Si au sein du Mouvement Démocrate pas grand monde en doutait, et surtout pas moi, le retrait de la course à la présidentielle de Jean Louis Borloo a étonnée par sa date[1]. Mais à y réfléchir d'un peu plus près, et surtout en écoutant ce matin Jean Christophe Lagarde le numéro 2 du Nouveau centre, cela me semble clair.

L'automne qui précède l'élection présidentielle est aussi celle de la chute des feuilles de candidature aux législatives.
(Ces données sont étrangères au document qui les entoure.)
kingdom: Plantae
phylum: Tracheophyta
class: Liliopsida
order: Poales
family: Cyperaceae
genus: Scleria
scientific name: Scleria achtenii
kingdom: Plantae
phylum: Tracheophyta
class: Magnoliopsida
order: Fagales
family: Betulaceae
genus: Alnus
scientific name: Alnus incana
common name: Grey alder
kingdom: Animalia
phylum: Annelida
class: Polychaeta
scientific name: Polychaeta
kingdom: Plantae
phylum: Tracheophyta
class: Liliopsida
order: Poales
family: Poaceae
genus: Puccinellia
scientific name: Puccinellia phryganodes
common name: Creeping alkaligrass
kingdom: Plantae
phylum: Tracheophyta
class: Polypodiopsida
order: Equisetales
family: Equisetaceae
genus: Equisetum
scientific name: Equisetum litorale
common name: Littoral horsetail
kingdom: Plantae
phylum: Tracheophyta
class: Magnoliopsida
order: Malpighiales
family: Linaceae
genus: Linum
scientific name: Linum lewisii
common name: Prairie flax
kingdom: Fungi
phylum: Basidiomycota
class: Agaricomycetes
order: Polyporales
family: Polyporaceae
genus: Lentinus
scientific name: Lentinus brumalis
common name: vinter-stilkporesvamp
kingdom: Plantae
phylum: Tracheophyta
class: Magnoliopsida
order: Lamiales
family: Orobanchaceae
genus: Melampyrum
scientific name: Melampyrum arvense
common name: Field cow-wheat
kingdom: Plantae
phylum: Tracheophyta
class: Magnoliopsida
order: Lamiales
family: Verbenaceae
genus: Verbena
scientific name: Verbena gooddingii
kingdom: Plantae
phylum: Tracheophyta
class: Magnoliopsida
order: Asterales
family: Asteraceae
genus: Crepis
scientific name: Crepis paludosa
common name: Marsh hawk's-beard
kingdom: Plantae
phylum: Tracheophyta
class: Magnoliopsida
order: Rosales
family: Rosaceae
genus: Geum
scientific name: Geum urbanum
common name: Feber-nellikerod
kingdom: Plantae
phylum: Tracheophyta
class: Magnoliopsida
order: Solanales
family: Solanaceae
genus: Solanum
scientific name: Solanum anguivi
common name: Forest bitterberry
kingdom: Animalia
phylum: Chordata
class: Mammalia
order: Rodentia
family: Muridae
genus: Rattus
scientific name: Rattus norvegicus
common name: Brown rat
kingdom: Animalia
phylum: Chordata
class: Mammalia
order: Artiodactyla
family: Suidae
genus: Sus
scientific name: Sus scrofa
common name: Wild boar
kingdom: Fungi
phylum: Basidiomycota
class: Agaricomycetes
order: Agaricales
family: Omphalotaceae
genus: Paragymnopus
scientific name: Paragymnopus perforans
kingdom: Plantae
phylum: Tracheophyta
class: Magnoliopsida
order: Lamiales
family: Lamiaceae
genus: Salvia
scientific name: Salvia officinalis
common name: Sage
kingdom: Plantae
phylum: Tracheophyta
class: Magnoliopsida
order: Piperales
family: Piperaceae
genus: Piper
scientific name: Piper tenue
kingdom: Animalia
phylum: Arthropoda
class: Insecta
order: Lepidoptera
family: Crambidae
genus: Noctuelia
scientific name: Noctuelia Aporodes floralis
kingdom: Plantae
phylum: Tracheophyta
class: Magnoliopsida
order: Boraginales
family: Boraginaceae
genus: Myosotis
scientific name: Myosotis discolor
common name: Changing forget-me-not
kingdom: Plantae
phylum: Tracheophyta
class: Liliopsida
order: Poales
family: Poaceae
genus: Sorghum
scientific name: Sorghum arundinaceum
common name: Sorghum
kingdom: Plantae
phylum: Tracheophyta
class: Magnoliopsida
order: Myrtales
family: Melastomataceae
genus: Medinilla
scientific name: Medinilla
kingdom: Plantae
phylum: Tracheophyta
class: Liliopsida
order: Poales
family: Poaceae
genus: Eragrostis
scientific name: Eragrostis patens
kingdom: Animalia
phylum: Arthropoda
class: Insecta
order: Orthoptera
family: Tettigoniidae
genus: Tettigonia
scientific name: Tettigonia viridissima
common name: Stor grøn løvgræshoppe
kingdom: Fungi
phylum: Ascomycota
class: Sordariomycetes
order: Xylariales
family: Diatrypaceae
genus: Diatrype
Comme en 2007 avec la constitution du Nouveau Centre composé de députés soucieux de ne pas avoir de candidat UMP face à eux dans leur circonscription, on imagine que les mêmes du NC ainsi que les autres du parti radical, ne sont pas tous prêt à donner à l'UMP le bâton pour se faire battre à la prochaine élection. Avec le retrait de Borloo, ils sont dans une situation autrement plus confortable pour négocier avec l'UMP, ou à défaut pour entraver les investitures UMP du moment dans leur circonscription.

Ça c'est la vision négative de ce retrait. Après, au pays des bisounours du MoDem, on peut vouloir croire que ce grand projet de centre indépendant voulu par Bayrou est en train de se former en ouvrant la porte à ces pauvres membres de l'Aliance centriste, abandonnés par leur chef de file. Certe il y aura formation d'un "arc centriste", mais pas pour les beaux yeux de François Bayrou ou par adhésion à son projet pour la France, mais simplement par intérêt. C'est un peu triste, mais si au final, ça marche, alors pourquoi pas.

Notes

[1] Et je ne parle même pas de son impolitesse vis à vis de ses supporter.